Most non-coding DNA is evolving at close to the rate at which mutation occurs, probably just undergoing weak negative selection (because it does have some slight metabolic cost), and purifying selection against acquiring deleterious activities. But besides these selective pressures, it’s generally just evolving at a neutral rate. Eventually any piece of non-coding DNA will get transcribed by accidental transcription factor binding activity in a phenomenon termed pervasive transcription, and if that transcript contains an open reading frame, it will likely get translated into a protein.

It takes remarkably little for beneficial open reading frame to acquire a functional transcriptional promoter. See for example this:
Yona, A.H., Alm, E.J. & Gore, J. Random sequences rapidly evolve into de novo promoters. Nat Commun 9, 1530 (2018) doi:10.1038/s41467-018-04026-w


How new functions arise de novo is a fundamental question in evolution. We studied de novo evolution of promoters in Escherichia coli by replacing the lac promoter with various random sequences of the same size (~100 bp) and evolving the cells in the presence of lactose. We find that ~60% of random sequences can evolve expression comparable to the wild-type with only one mutation, and that ~10% of random sequences can serve as active promoters even without evolution. Such a short mutational distance between random sequences and active promoters may improve the evolvability, yet may also lead to accidental promoters inside genes that interfere with normal expression. Indeed, our bioinformatic analyses indicate that E. coli was under selection to reduce accidental promoters inside genes by avoiding promoter-like sequences. We suggest that a low threshold for functionality balanced by selection against undesired targets can increase the evolvability by making new beneficial features more accessible.

There are a handful of examples where there is strong evidence that this has resulted in genuinely novel, functional protein coding genes:
Cai J, Zhao R, Jiang H, Wang W. De novo origination of a new protein-coding gene in Saccharomyces cerevisiae. Genetics. 2008 May;179(1):487-96. doi:10.1534/genetics.107.084491.

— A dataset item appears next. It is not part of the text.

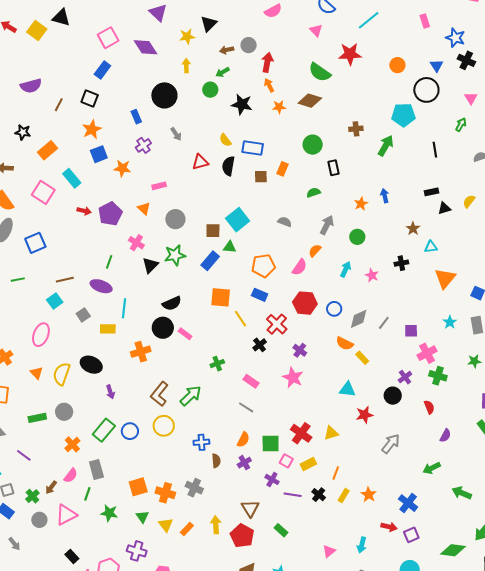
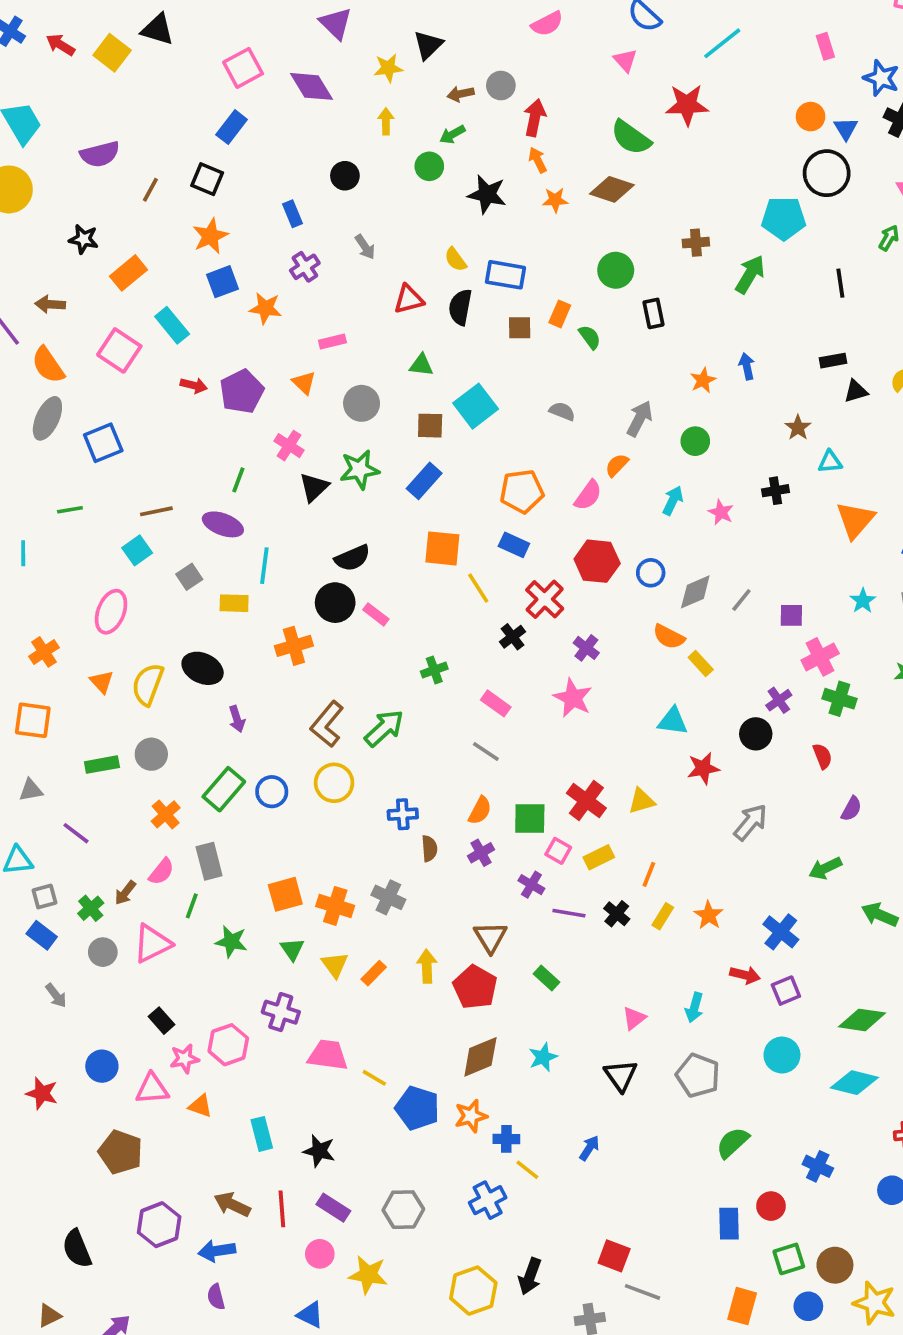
orange circle: (397, 65) -> (811, 117), moved
black circle: (164, 95) -> (345, 176), size x0.6
green semicircle: (313, 193) -> (590, 337), moved, turned 72
green triangle: (230, 247) -> (421, 365), moved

Origination of new genes is an important mechanism generating genetic novelties during the evolution of an organism. Processes of creating new genes using preexisting genes as the raw materials are well characterized, such as exon shuffling, gene duplication, retroposition, gene fusion, and fission. However, the process of how a new gene is de novo created from noncoding sequence is largely unknown. On the basis of genome comparison among yeast species, we have identified a new de novo protein-coding gene, BSC4 in Saccharomyces cerevisiae. The BSC4 gene has an open reading frame (ORF) encoding a 132-amino-acid-long peptide, while there is no homologous ORF in all the sequenced genomes of other fungal species, including its closely related species such as S. paradoxus and S. mikatae. The functional protein-coding feature of the BSC4 gene in S. cerevisiae is supported by population genetics, expression, proteomics, and synthetic lethal data. The evidence suggests that BSC4 may be involved in the DNA repair pathway during the stationary phase of S. cerevisiae and contribute to the robustness of S. cerevisiae, when shifted to a nutrient-poor environment. Because the corresponding noncoding sequences in S. paradoxus, S. mikatae, and S. bayanus also transcribe, we propose that a new de novo protein-coding gene may have evolved from a previously expressed noncoding sequence.